Inside AFP

Rebecca Poage, M.D., Accepts John C. Rose Medical Editing Fellowship

Am Fam Physician. 2003 Aug 1;68(3):402.

AFP is pleased to announce the newest name on its list of medical editors: Rebecca Poage, M.D., has accepted the John C. Rose medical editing fellowship and, as of July 1, has joined the staff of medical editors based at Georgetown University Medical Center, Washington, D.C. A graduate of the University of Rochester (N.Y.) School of Medicine, Dr. Poage recently completed a residency in family medicine at the Sutter Medical Center of Santa Rosa in California.

Dr. Poage became interested in the fellowship after learning of the unique blend of opportunities the fellowship offers. Supported in part by Georgetown University and in part by the American Academy of Family Physicians, the fellowship combines editing, teaching and clinical roles. Dr. Poage's love for language, teaching, and medicine made this fellowship a perfect fit.

According to Dr. Poage, the path she took toward medicine was circuitous, although she has always leaned toward languages and teaching. Her undergraduate degree was in European studies, with an emphasis on German and French literature. She spent several years studying in Europe and taught English as a second language for two years at an international high school in Switzerland. Her broad interests, need for intellectual challenge, and desire to help people led her to cast a larger net of thinking about her career, and she took a turn to medicine.

She completed her premedical requirements during a post-baccalaureate year at Bryn Mawr (Pa.) College, and then entered medical school at Rochester, where she continued to have an international focus. She spent one summer helping out at a remote village clinic in Mexico and another summer working at a health center in Guatemala.

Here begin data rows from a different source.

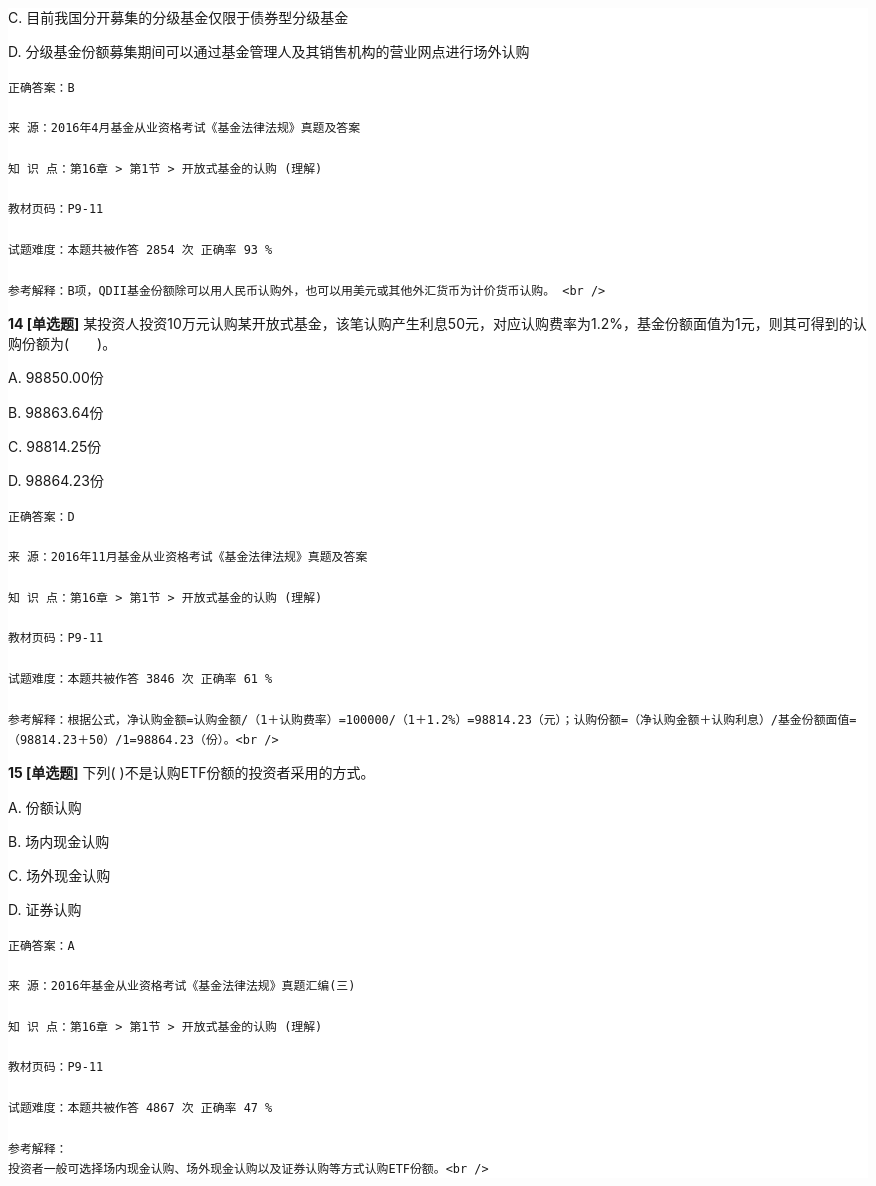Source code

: C. 目前我国分开募集的分级基金仅限于债券型分级基金

D. 分级基金份额募集期间可以通过基金管理人及其销售机构的营业网点进行场外认购 

```
正确答案：B

来 源：2016年4月基金从业资格考试《基金法律法规》真题及答案

知 识 点：第16章 > 第1节 > 开放式基金的认购 (理解)

教材页码：P9-11

试题难度：本题共被作答 2854 次 正确率 93 %

参考解释：B项，QDII基金份额除可以用人民币认购外，也可以用美元或其他外汇货币为计价货币认购。 <br />

```


**14 [单选题]** 某投资人投资10万元认购某开放式基金，该笔认购产生利息50元，对应认购费率为1.2%，基金份额面值为1元，则其可得到的认购份额为(&emsp;&emsp;)。

A. 98850.00份

B. 98863.64份

C. 98814.25份

D. 98864.23份

```
正确答案：D

来 源：2016年11月基金从业资格考试《基金法律法规》真题及答案

知 识 点：第16章 > 第1节 > 开放式基金的认购 (理解)

教材页码：P9-11

试题难度：本题共被作答 3846 次 正确率 61 %

参考解释：根据公式，净认购金额=认购金额/（1＋认购费率）=100000/（1＋1.2%）=98814.23（元）；认购份额=（净认购金额＋认购利息）/基金份额面值=（98814.23＋50）/1=98864.23（份）。<br />

```


**15 [单选题]** 
下列( )不是认购ETF份额的投资者采用的方式。

A. 份额认购

B. 场内现金认购

C. 场外现金认购

D. 证券认购

```
正确答案：A

来 源：2016年基金从业资格考试《基金法律法规》真题汇编(三)

知 识 点：第16章 > 第1节 > 开放式基金的认购 (理解)

教材页码：P9-11

试题难度：本题共被作答 4867 次 正确率 47 %

参考解释：
投资者一般可选择场内现金认购、场外现金认购以及证券认购等方式认购ETF份额。<br />

```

During these trips she immersed herself in Spanish, which she has been using with many of her patients ever since.

The decision to enter family medicine was an easy one for her. The scope and practicality of the specialty appealed to her from the beginning, and her positive experiences with family medicine teachers reaffirmed her decision. At her residency in Santa Rosa, she worked with an underserved, largely Spanish-speaking population and drew once again on her language skills.

After residency, Dr. Poage headed back to Europe for several months of travel, hiking, revisiting old friends, beginning Italian—and even honing her baking skills (which would be highly valued here at AFP)—before plunging into her medical career. On return home, she worked four months as a locum tenens, filling in for a solo practitioner on maternity leave.

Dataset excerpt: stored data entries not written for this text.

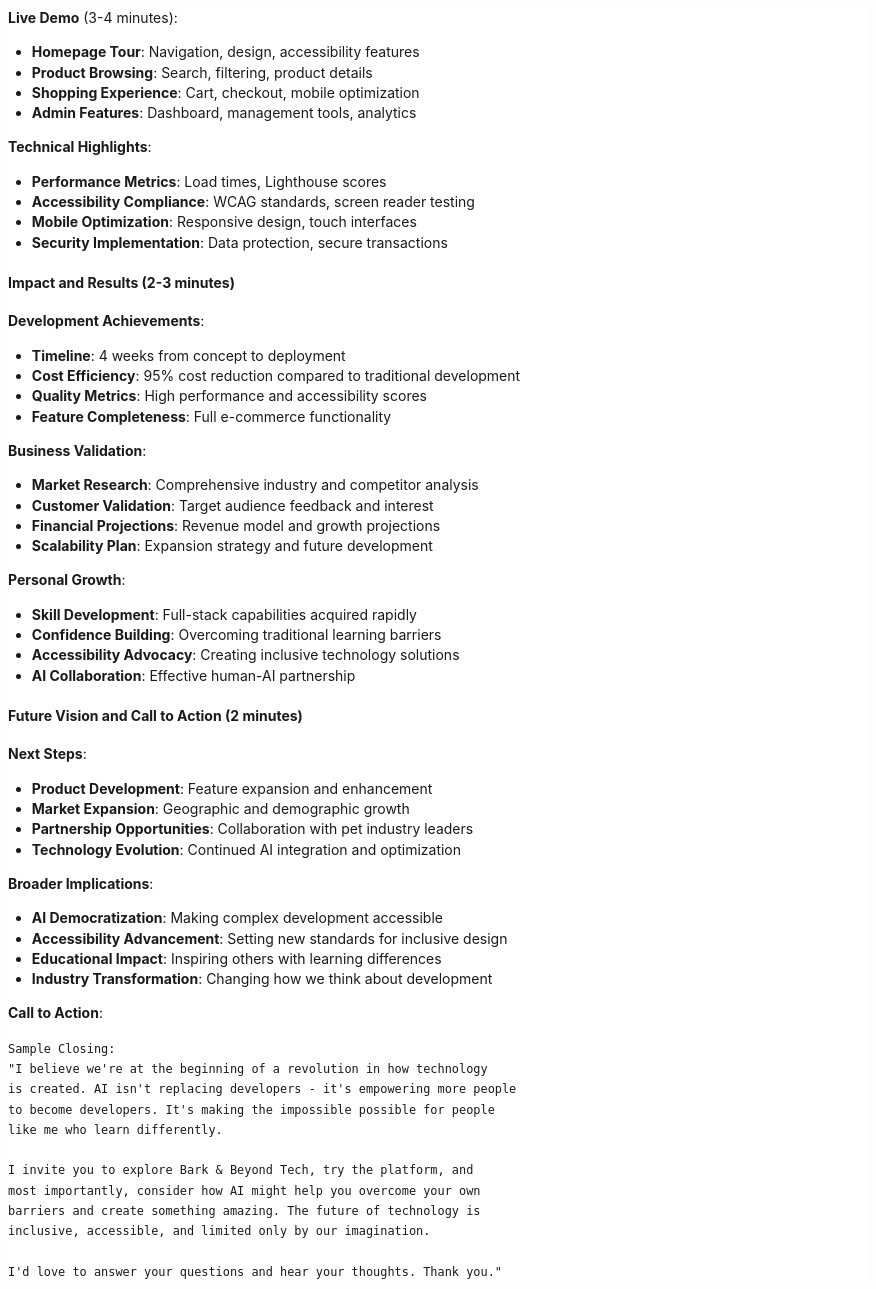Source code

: **Live Demo** (3-4 minutes):
- **Homepage Tour**: Navigation, design, accessibility features
- **Product Browsing**: Search, filtering, product details
- **Shopping Experience**: Cart, checkout, mobile optimization
- **Admin Features**: Dashboard, management tools, analytics

**Technical Highlights**:
- **Performance Metrics**: Load times, Lighthouse scores
- **Accessibility Compliance**: WCAG standards, screen reader testing
- **Mobile Optimization**: Responsive design, touch interfaces
- **Security Implementation**: Data protection, secure transactions

#### **Impact and Results (2-3 minutes)**

**Development Achievements**:
- **Timeline**: 4 weeks from concept to deployment
- **Cost Efficiency**: 95% cost reduction compared to traditional development
- **Quality Metrics**: High performance and accessibility scores
- **Feature Completeness**: Full e-commerce functionality

**Business Validation**:
- **Market Research**: Comprehensive industry and competitor analysis
- **Customer Validation**: Target audience feedback and interest
- **Financial Projections**: Revenue model and growth projections
- **Scalability Plan**: Expansion strategy and future development

**Personal Growth**:
- **Skill Development**: Full-stack capabilities acquired rapidly
- **Confidence Building**: Overcoming traditional learning barriers
- **Accessibility Advocacy**: Creating inclusive technology solutions
- **AI Collaboration**: Effective human-AI partnership

#### **Future Vision and Call to Action (2 minutes)**

**Next Steps**:
- **Product Development**: Feature expansion and enhancement
- **Market Expansion**: Geographic and demographic growth
- **Partnership Opportunities**: Collaboration with pet industry leaders
- **Technology Evolution**: Continued AI integration and optimization

**Broader Implications**:
- **AI Democratization**: Making complex development accessible
- **Accessibility Advancement**: Setting new standards for inclusive design
- **Educational Impact**: Inspiring others with learning differences
- **Industry Transformation**: Changing how we think about development

**Call to Action**:
```
Sample Closing:
"I believe we're at the beginning of a revolution in how technology 
is created. AI isn't replacing developers - it's empowering more people 
to become developers. It's making the impossible possible for people 
like me who learn differently.

I invite you to explore Bark & Beyond Tech, try the platform, and 
most importantly, consider how AI might help you overcome your own 
barriers and create something amazing. The future of technology is 
inclusive, accessible, and limited only by our imagination.

I'd love to answer your questions and hear your thoughts. Thank you."
```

When Dr. Poage saw the medical editing fellowship announcement, she recognized a perfect chance to combine clinical medicine, teaching, and editing. Two days each week, she'll have clinical duties involving underserved populations in Washington, D.C. Her Spanish and French will be useful when she treats patients from Central America and North Africa. She'll also precept for half a day per week with residents at Georgetown University and have ample opportunities to teach first-and third-year medical students. She'll devote the remainder of her time to medical editing work.

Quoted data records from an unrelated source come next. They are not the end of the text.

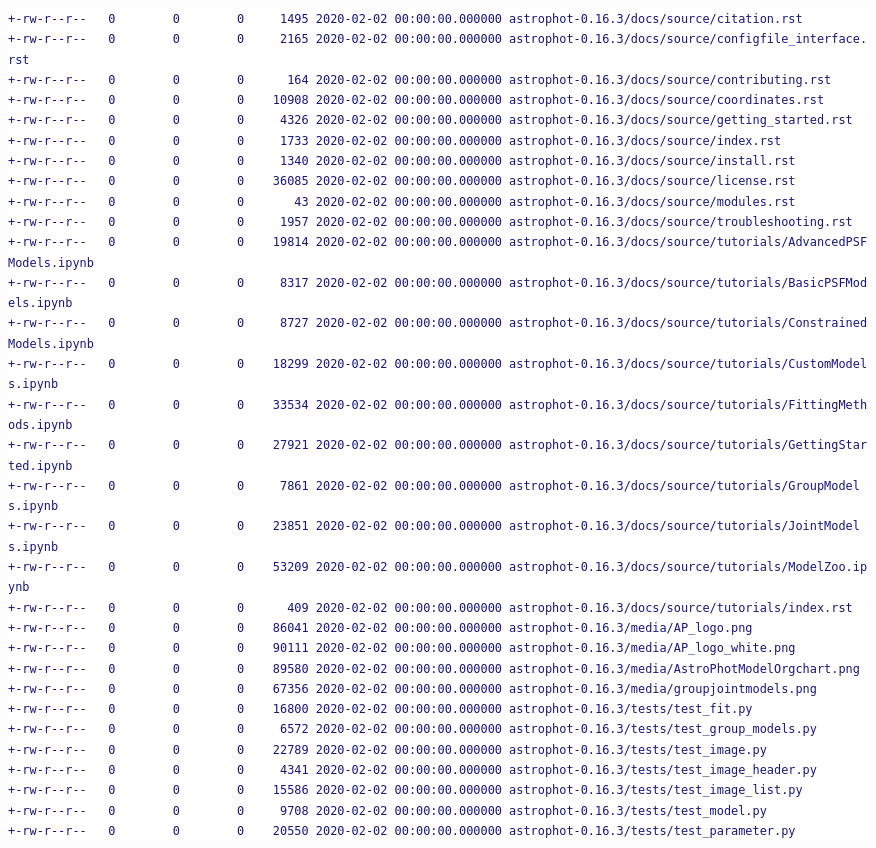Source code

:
 ```diff
+-rw-r--r--   0        0        0     1495 2020-02-02 00:00:00.000000 astrophot-0.16.3/docs/source/citation.rst
+-rw-r--r--   0        0        0     2165 2020-02-02 00:00:00.000000 astrophot-0.16.3/docs/source/configfile_interface.rst
+-rw-r--r--   0        0        0      164 2020-02-02 00:00:00.000000 astrophot-0.16.3/docs/source/contributing.rst
+-rw-r--r--   0        0        0    10908 2020-02-02 00:00:00.000000 astrophot-0.16.3/docs/source/coordinates.rst
+-rw-r--r--   0        0        0     4326 2020-02-02 00:00:00.000000 astrophot-0.16.3/docs/source/getting_started.rst
+-rw-r--r--   0        0        0     1733 2020-02-02 00:00:00.000000 astrophot-0.16.3/docs/source/index.rst
+-rw-r--r--   0        0        0     1340 2020-02-02 00:00:00.000000 astrophot-0.16.3/docs/source/install.rst
+-rw-r--r--   0        0        0    36085 2020-02-02 00:00:00.000000 astrophot-0.16.3/docs/source/license.rst
+-rw-r--r--   0        0        0       43 2020-02-02 00:00:00.000000 astrophot-0.16.3/docs/source/modules.rst
+-rw-r--r--   0        0        0     1957 2020-02-02 00:00:00.000000 astrophot-0.16.3/docs/source/troubleshooting.rst
+-rw-r--r--   0        0        0    19814 2020-02-02 00:00:00.000000 astrophot-0.16.3/docs/source/tutorials/AdvancedPSFModels.ipynb
+-rw-r--r--   0        0        0     8317 2020-02-02 00:00:00.000000 astrophot-0.16.3/docs/source/tutorials/BasicPSFModels.ipynb
+-rw-r--r--   0        0        0     8727 2020-02-02 00:00:00.000000 astrophot-0.16.3/docs/source/tutorials/ConstrainedModels.ipynb
+-rw-r--r--   0        0        0    18299 2020-02-02 00:00:00.000000 astrophot-0.16.3/docs/source/tutorials/CustomModels.ipynb
+-rw-r--r--   0        0        0    33534 2020-02-02 00:00:00.000000 astrophot-0.16.3/docs/source/tutorials/FittingMethods.ipynb
+-rw-r--r--   0        0        0    27921 2020-02-02 00:00:00.000000 astrophot-0.16.3/docs/source/tutorials/GettingStarted.ipynb
+-rw-r--r--   0        0        0     7861 2020-02-02 00:00:00.000000 astrophot-0.16.3/docs/source/tutorials/GroupModels.ipynb
+-rw-r--r--   0        0        0    23851 2020-02-02 00:00:00.000000 astrophot-0.16.3/docs/source/tutorials/JointModels.ipynb
+-rw-r--r--   0        0        0    53209 2020-02-02 00:00:00.000000 astrophot-0.16.3/docs/source/tutorials/ModelZoo.ipynb
+-rw-r--r--   0        0        0      409 2020-02-02 00:00:00.000000 astrophot-0.16.3/docs/source/tutorials/index.rst
+-rw-r--r--   0        0        0    86041 2020-02-02 00:00:00.000000 astrophot-0.16.3/media/AP_logo.png
+-rw-r--r--   0        0        0    90111 2020-02-02 00:00:00.000000 astrophot-0.16.3/media/AP_logo_white.png
+-rw-r--r--   0        0        0    89580 2020-02-02 00:00:00.000000 astrophot-0.16.3/media/AstroPhotModelOrgchart.png
+-rw-r--r--   0        0        0    67356 2020-02-02 00:00:00.000000 astrophot-0.16.3/media/groupjointmodels.png
+-rw-r--r--   0        0        0    16800 2020-02-02 00:00:00.000000 astrophot-0.16.3/tests/test_fit.py
+-rw-r--r--   0        0        0     6572 2020-02-02 00:00:00.000000 astrophot-0.16.3/tests/test_group_models.py
+-rw-r--r--   0        0        0    22789 2020-02-02 00:00:00.000000 astrophot-0.16.3/tests/test_image.py
+-rw-r--r--   0        0        0     4341 2020-02-02 00:00:00.000000 astrophot-0.16.3/tests/test_image_header.py
+-rw-r--r--   0        0        0    15586 2020-02-02 00:00:00.000000 astrophot-0.16.3/tests/test_image_list.py
+-rw-r--r--   0        0        0     9708 2020-02-02 00:00:00.000000 astrophot-0.16.3/tests/test_model.py
+-rw-r--r--   0        0        0    20550 2020-02-02 00:00:00.000000 astrophot-0.16.3/tests/test_parameter.py
```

One of her goals as a physician is to further the cause of effective communication in the medical world. With medical students and residents, she hopes to model lively teaching and jargon-free, intelligible discussions with patients. As an editor of manuscripts for AFP, she can use her language skills to enhance the clarity and accuracy of articles written to guide medical practice. With Dr. Poage as a role model, we're betting the message gets through.